"""

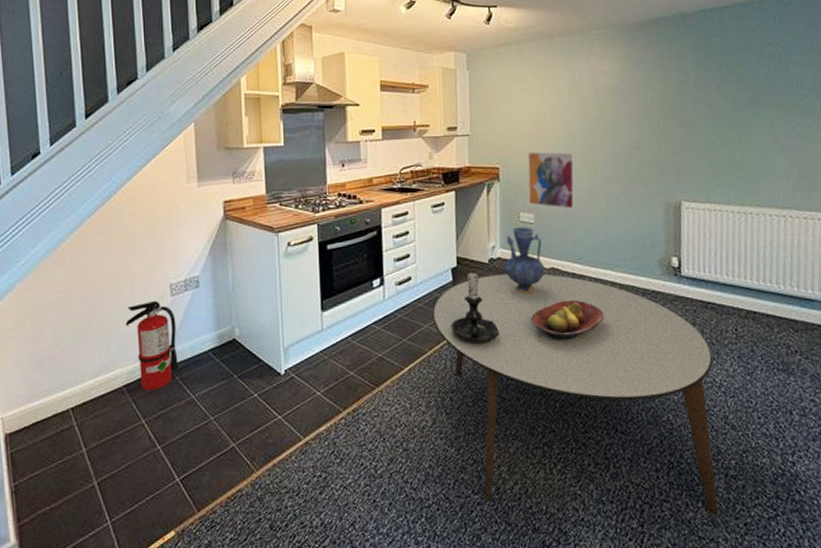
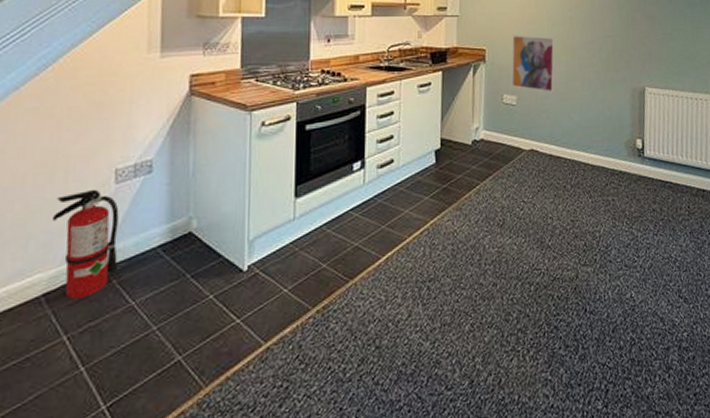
dining table: present [432,274,719,515] -> none [413,155,673,398]
candle holder: present [451,270,499,345] -> none [432,152,479,230]
vase: present [504,227,546,294] -> none [486,109,526,176]
fruit bowl: present [530,299,605,342] -> none [509,181,578,223]

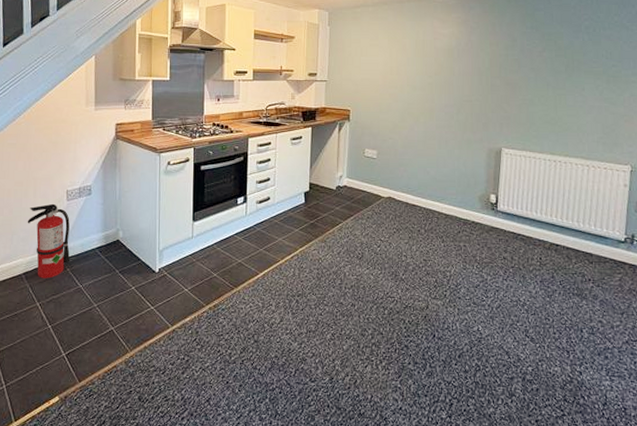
wall art: present [511,35,555,93] -> none [373,98,414,149]

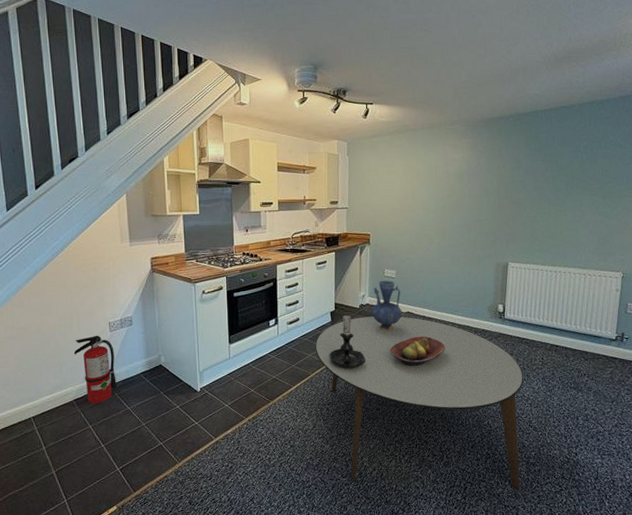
dining table: none [286,199,520,412] -> present [315,316,524,490]
candle holder: none [301,194,341,258] -> present [329,313,365,369]
vase: none [349,161,384,218] -> present [371,280,403,332]
fruit bowl: none [368,224,431,259] -> present [389,336,446,367]

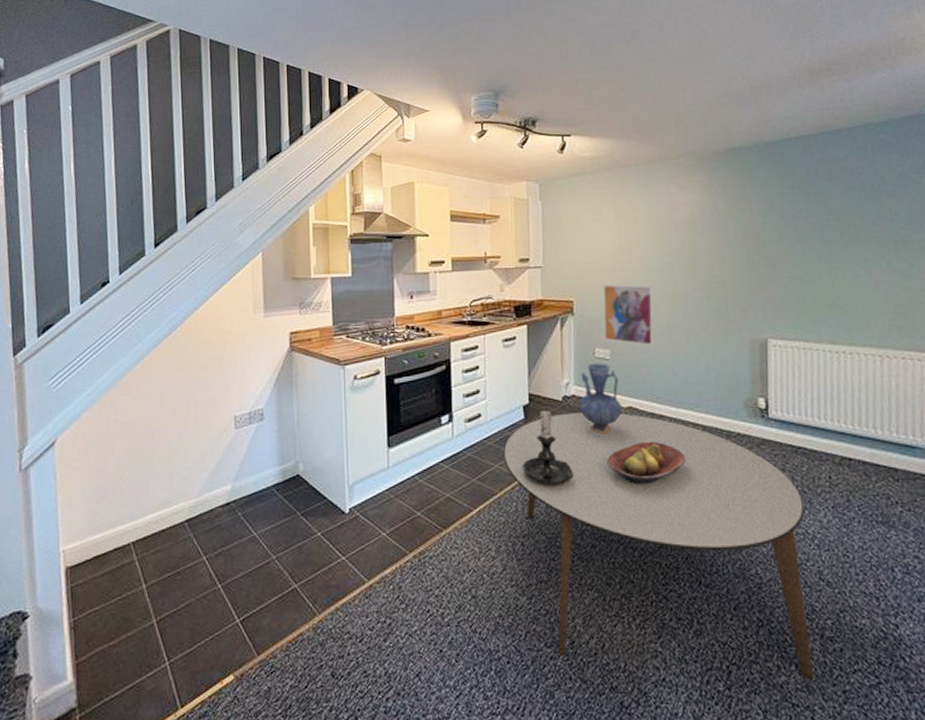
fire extinguisher: present [73,335,118,404] -> none [188,433,242,526]
wall art: none [391,222,429,268] -> present [602,284,654,346]

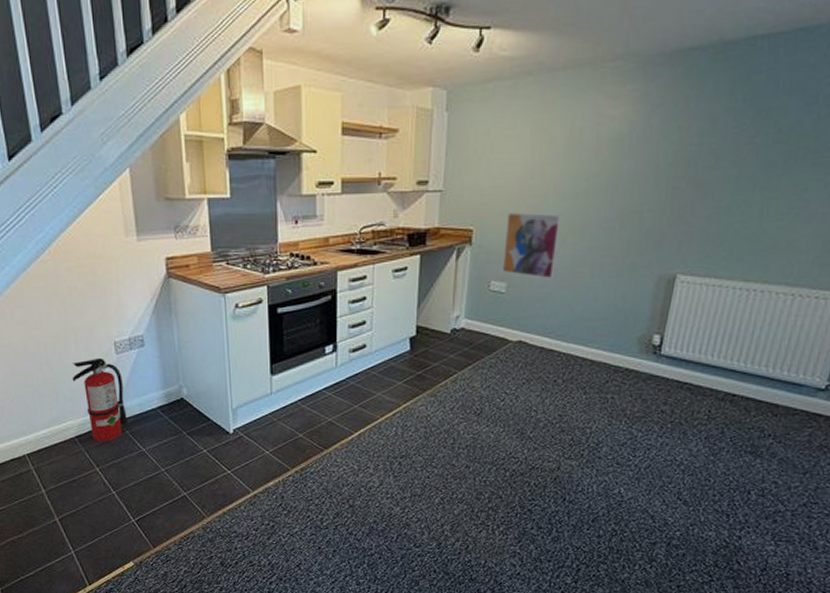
fire extinguisher: none [188,433,242,526] -> present [72,357,129,442]
dining table: present [503,412,815,680] -> none [386,345,679,577]
candle holder: present [522,407,573,487] -> none [405,340,455,414]
vase: present [578,363,623,434] -> none [467,297,513,367]
fruit bowl: present [606,441,687,486] -> none [489,374,570,415]

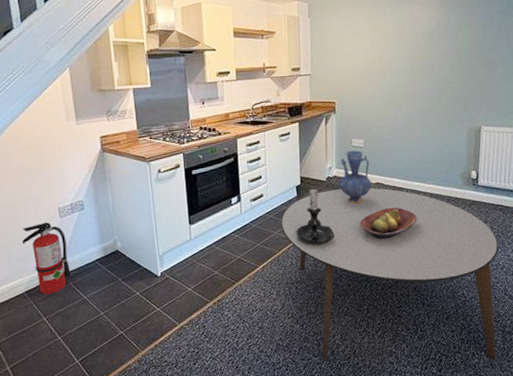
dining table: none [386,345,679,577] -> present [281,188,499,362]
candle holder: none [405,340,455,414] -> present [296,187,334,246]
vase: none [467,297,513,367] -> present [339,150,373,205]
fruit bowl: none [489,374,570,415] -> present [359,207,418,240]
wall art: present [502,212,561,280] -> none [358,87,398,135]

"""

TASK REQUIREMENTS ::
Word for word, restate the lines above from the one with "candle holder: none [301,194,341,258]" through the one with "wall art: none", keeping both ends and dropping the pictures.

EXERCISE SOLUTION ::
candle holder: none [301,194,341,258] -> present [329,313,365,369]
vase: none [349,161,384,218] -> present [371,280,403,332]
fruit bowl: none [368,224,431,259] -> present [389,336,446,367]

fire extinguisher: present [73,335,118,404] -> none [188,433,242,526]
wall art: none [391,222,429,268] -> present [602,284,654,346]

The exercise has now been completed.